Vincent van Gogh´s A Pair of Shoes: An Attempt at an Interpretation

This study suggests a number of new interpretations of van Gogh's work A Pair of Shoes. This new reading of the painting also discusses the dispute over interpretation that took place between Martin Heidegger, Meyer Schapiro and Jacques Derrida. Van Gogh painted the work during his stay in Paris, evidently in 1886. In the second half of the 19th century ordinary clothing was an important unifying element of the time; even shoes carried meaning as an indicator of social status. In this respect clogs are the predominant feature of the painter's works from the countryside. In his urban works, various kinds of leather shoes can be seen, which implies that A Pair of Shoes is most likely associated with an urban setting. Heidegger writes about van Gogh in his book Der Ursprung des Kunstwerkes. It is often mistakenly assumed that Heidegger here attributes the shoes in the painting to a peasant woman.

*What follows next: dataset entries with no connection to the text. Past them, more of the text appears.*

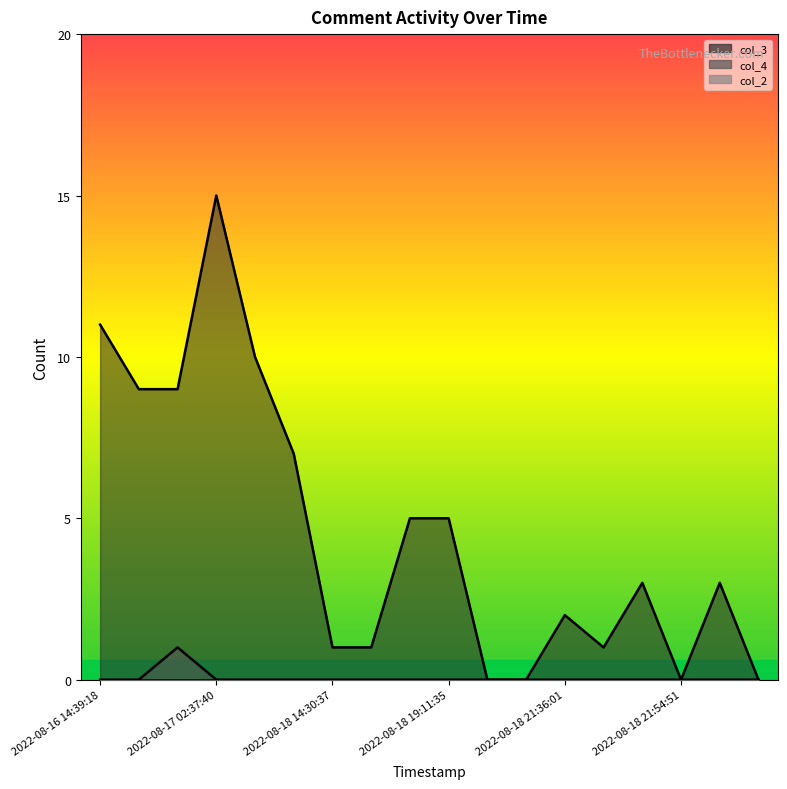

How many data points in col_3 are less than 3?

8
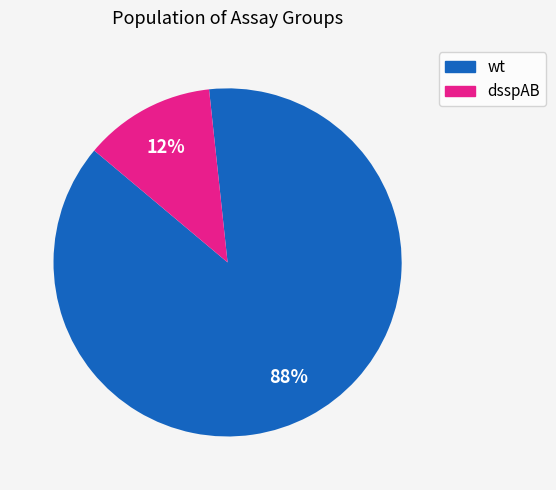

To the nearest percent, what portion does dsspAB represent?

12%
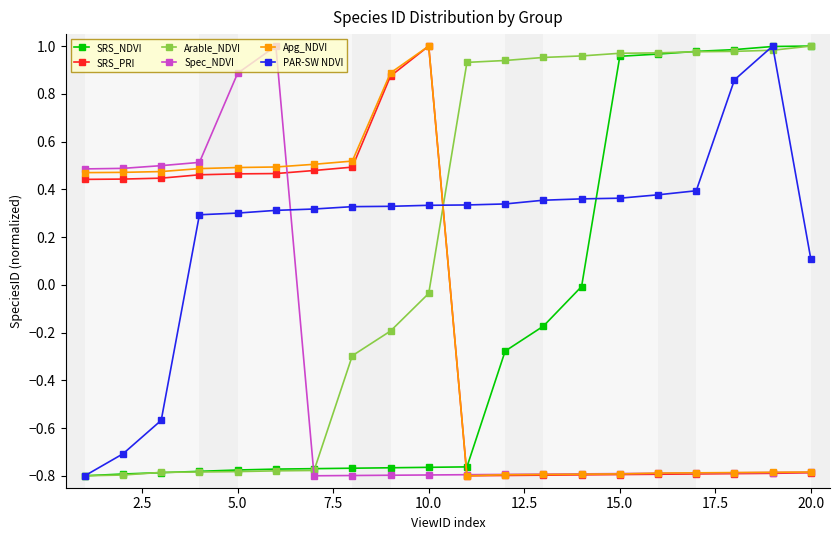

True or false: Apg_NDVI has more than 0 interior local peaks.

True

Schapiro reacted to Heidegger's essay by using evidence from art history to show that the shoes belonged to van Gogh and that the painting was a metonymic self-portrait. The ‘debate’ was ended by Derrida. He found Schapiro's text to be over-simplified, therby enabling Schapiro to penetrate to the core of Heidegger's thinking more easily. Schapiro's argument uses important quotations from the literature of the time (Hamsun, Flaubert), as in his opinion these bring us closer to van Gogh's own understanding of the shoes. However, it still hasn't been confirmed that van Gogh knew these texts. It seems more probable that van Gogh drew on some of the hypotheses about old shoes in Thomas Carlyle's book Sartor Resartus. Another, so far unexplored source may be Victor Hugo's novel The Hunchback of Notre-Dame, in which an allusion to shoes is found in the conversation between two brothers that corresponds more closely to van Gogh's picture. Gustav Doré's engraving Houndsditch, which van Gogh knew well, is also offered as a ‘direct’ source for the representation. This image of shoes is an important work, documenting the pull of modern art towards Dingliebe, when an ordinary thing moves to be the focus of attention. In its way this is a culmination of the "anatomy of objects" carried out by some of the cubists.